Your answer should be the exact lines of the records, starting with the one containing "eseguita sul cluster." and running to the end.

======== Material provided

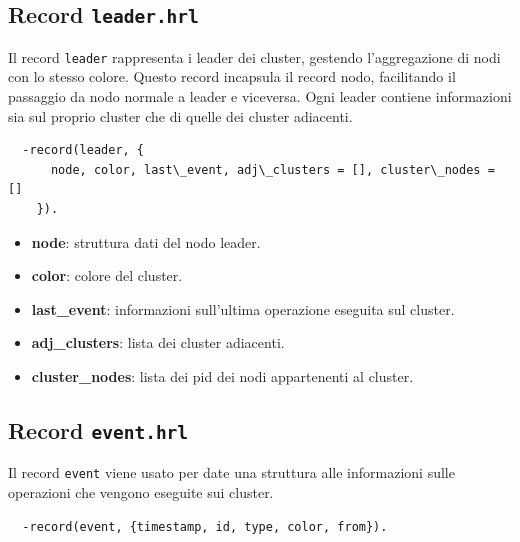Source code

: \documentclass[12pt, a4paper]{report}
\begin{document}
\subsection{Record \texttt{leader.hrl}}

Il record \texttt{leader} rappresenta i leader dei cluster, gestendo l’aggregazione di nodi con lo stesso colore. Questo record incapsula il record nodo, facilitando il passaggio da nodo normale a leader e viceversa. Ogni leader contiene informazioni sia sul proprio cluster che di quelle dei cluster adiacenti.

\begin{tcolorbox}[title=Definizione del record \texttt{leader}]
\begin{verbatim}
  -record(leader, {
      node, color, last\_event, adj\_clusters = [], cluster\_nodes = []
    }).
\end{verbatim}
\end{tcolorbox}

\begin{itemize}
    \item \textbf{node}: struttura dati del nodo leader.
    \item \textbf{color}: colore del cluster.
    \item \textbf{last\_event}: informazioni sull'ultima operazione eseguita sul cluster.
    \item \textbf{adj\_clusters}: lista dei cluster adiacenti.
    \item \textbf{cluster\_nodes}: lista dei pid dei nodi appartenenti al cluster.
\end{itemize}

\subsection{Record \texttt{event.hrl}}

Il record \texttt{event} viene usato per date una struttura alle informazioni sulle operazioni che vengono eseguite sui cluster.

\begin{tcolorbox}[title=Definizione del record \texttt{event}]
\begin{verbatim}
  -record(event, {timestamp, id, type, color, from}).
\end{verbatim}
\end{tcolorbox}
\end{document}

================

### Answer box
    \item \textbf{last\_event}: informazioni sull'ultima operazione eseguita sul cluster.
    \item \textbf{adj\_clusters}: lista dei cluster adiacenti.
    \item \textbf{cluster\_nodes}: lista dei pid dei nodi appartenenti al cluster.
\end{itemize}

\subsection{Record \texttt{event.hrl}}

Il record \texttt{event} viene usato per date una struttura alle informazioni sulle operazioni che vengono eseguite sui cluster.

\begin{tcolorbox}[title=Definizione del record \texttt{event}]
\begin{verbatim}
  -record(event, {timestamp, id, type, color, from}).
\end{verbatim}
\end{tcolorbox}
\end{document}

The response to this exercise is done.